◆ Texte à lire

Le pouvoir a, depuis, tout fait pour invisibiliser les rassemblements parisiens : des milliers de GAV avant même de pouvoir arriver en manif, des interdictions de porter des gilets jaunes ou encore l'usage excessif et systématique de lacrymo et de charges de CRS. Très vite, les GJ parisiens ont tenté de répliquer avec une stratégie de dispersion dans tout Paris, et de rassemblement par petits groupes. Si cela a permis quelques jolis coups et a surpris les forces de l'ordre, nous devons également constater que cela a en partie invisibilisé leur présence.

Les GJ parisiens semblent l'avoir compris. Pour samedi, un rdv unique devrait être donné au dernier moment. Nous pensons que c'est la meilleure des solutions. Quelques pistes supplémentaires pour réussir ce nouveau test :
- Rester dans une même zone mais de façon très mobile.
- Ne pas donner un lieu de rdv qui pourrait faire l'objet d'une nasse trop facile.
- Donner une heure assez précise de rassemblement pour être les plus nombreux possible dès le début.
- Assumer de porter le Gilet Jaune dès qu'on est arrivé sur le lieu du rassemblement.
- Filmer toute demande des forces de l'ordre de retirer ses gilets. Et les diffuser massivement

Enfin, et surtout, nous appelons tous les GJ mobilisés depuis le début à considérer cet acte 8 comme essentiel et tout faire pour y participer sur Paris. A en parler à ses amis, à sa famille. Essayer de convaincre certains hésitants à franchir le pas et à nous rejoindre. En gros, à massifier encore plus le mouvement.

Il nous appartient de questionner les personnes présentes sur Paris lors des actes 2, 3 et 4 et n'ayant pas rejoint la capitale sur les actes suivant. Comprendre les raisons (forcément légitimes) de cette absence nous permettra peut être de renouer avec des actes parisiens puissants et imposants.

Nous savons à quel point il est contraignant de "sacrifier" tout son samedi, notamment pour ceux présent depuis un mois et demi. Nous savons à quel point il est difficile (et couteux) de se rendre à Paris pour ceux vivant en banlieue (et encore plus en régions).

◆ Consignes de l'exercice
a. D'après le texte sur les gilets jaunes, à quel moment le rendez-vous unique de samedi devrait-il être donné ?
b. Reprenez le texte sur les gilets jaunes après sa dernière phrase et poursuivez-le.
Le matériel qui suit n'a aucun rapport avec le texte sur les gilets jaunes.

◆ Matériel fourni
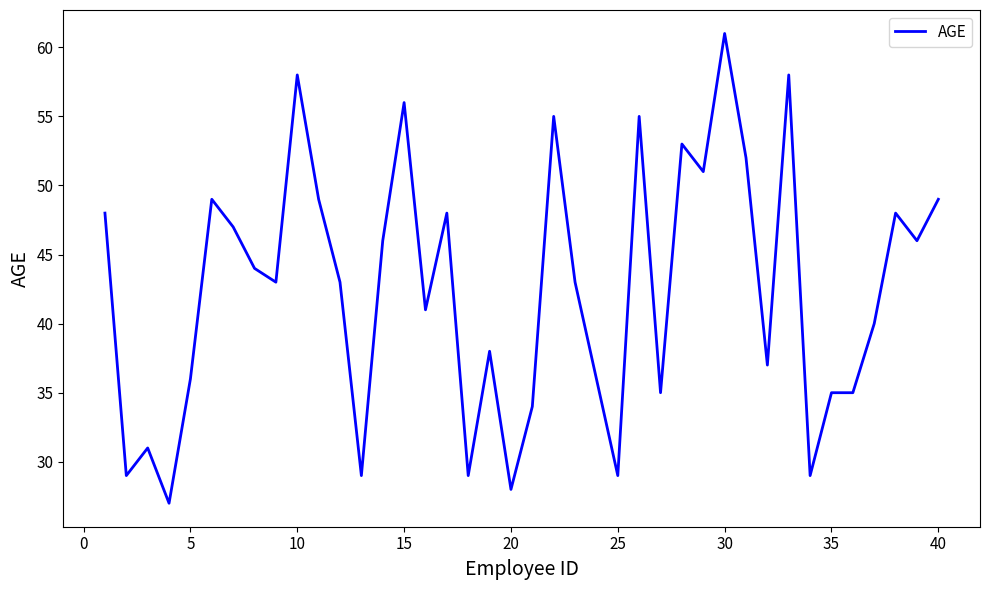

Does the chart display data point markers on the line(s)?

No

◆ Corrigé
a. Au dernier moment.

b.
Mais cet Acte 8 va être structurant pour la suite du mouvement. La vie est souvent affaire de symbole. Et nous ne pouvons nous permettre que le premier rdv de 2019 puisse être en demi teinte et donner au pouvoir l'occasion d'en faire un symbole de la fin du mouvement. Au contraire, nous devons utiliser ce premier rdv de l'année comme le symbole d'une lutte qui n'est qu'à son début et de Gilets Jaunes plus que jamais mobilisés et déterminés.


Appel aux Gilets Jaunes : Ne soyez plus "une classe bien sage" !

Même si nous sommes beaucoup à ne pas être tombé dans le panneau du discours officiel de démobilisation des GJ, nous devons nous interroger sur les suites du mouvement. Quoi de plus normal puisque les premiers manifestants sont entrés en action il y a un mois maintenant !

Un mois de lutte. Un mois de surprise. Un mois de déconstruction des clichés sur les luttes sociales, sur le peuple, sur l'opposition entre ruralité et banlieue....

Un mois de souffrance aussi : avec des décès, des blessés, des arrestations, des humiliations.

Mais un mois de victoires surtout. Des victoires comme rarement le peuple français n'en avait obtenu ces dernières décennies. Car oui, le pouvoir politique, économique et médiatique a tremblé et a vacillé.

S'il tient encore en place, c'est parce que ce pouvoir a tout mis en œuvre pour casser la lutte, au prix d'un renoncement inédit aux principes fondateurs de ce pays : liberté (d'expression, de manifestation), égalité (de traitement face à la police et la justice), fraternité (dans la douleur, dans les blessures, dans les deuils). Les GJ sont devenus un ennemi d'état. Pas un mot sur le bilan dramatique de morts et de blessés par le gouvernement ou le pouvoir économique et financier.

Mais si le pouvoir tient encore, c'est aussi parce qu'il a réussi à "recadrer" une partie du mouvement qui était en train de "déborder".

Car si l'on dresse le bilan des principales victoires des différentes mobilisations, elles se manifestent presque toujours pas des actions de rébellions et d'oppositions aux règles imposées par le pouvoir :
- Acte 1 : les GJ bloquent des routes, péages et autres accès sans aucune autorisation préfectorale (et cela dure jusqu'à aujourd'hui)
- Acte 2 : la préfecture autorise un rassemblement parisien mais seulement sur le Champs de Mars. Les GJ décident de ne pas s'en préoccuper et d'envahir les Champs Elysées. Ils dressent des immenses barricades et allument des feux.
- Acte 3 : la préfecture autorise l'accès aux Champs Elysées mais à condition d'être fouillé. Les GJ s'y refusent et forcent les accès.
- Acte 4 : tout le quartier autour des Champs est cadenassé par les forces de l'ordre. Mais les GJ débordent de partout, et pas seulement dans ce quartier.

A tout cela s'ajoutent les blocages de raffinerie, d’entrepôt, les fermetures de magasins, les radars mis HS...

Tous ces actes sont clairement punis par la loi.

Mais pour la première fois depuis très longtemps, une partie importante du peuple a décidé de juger les actions non pas selon la légalité mais selon la légitimité.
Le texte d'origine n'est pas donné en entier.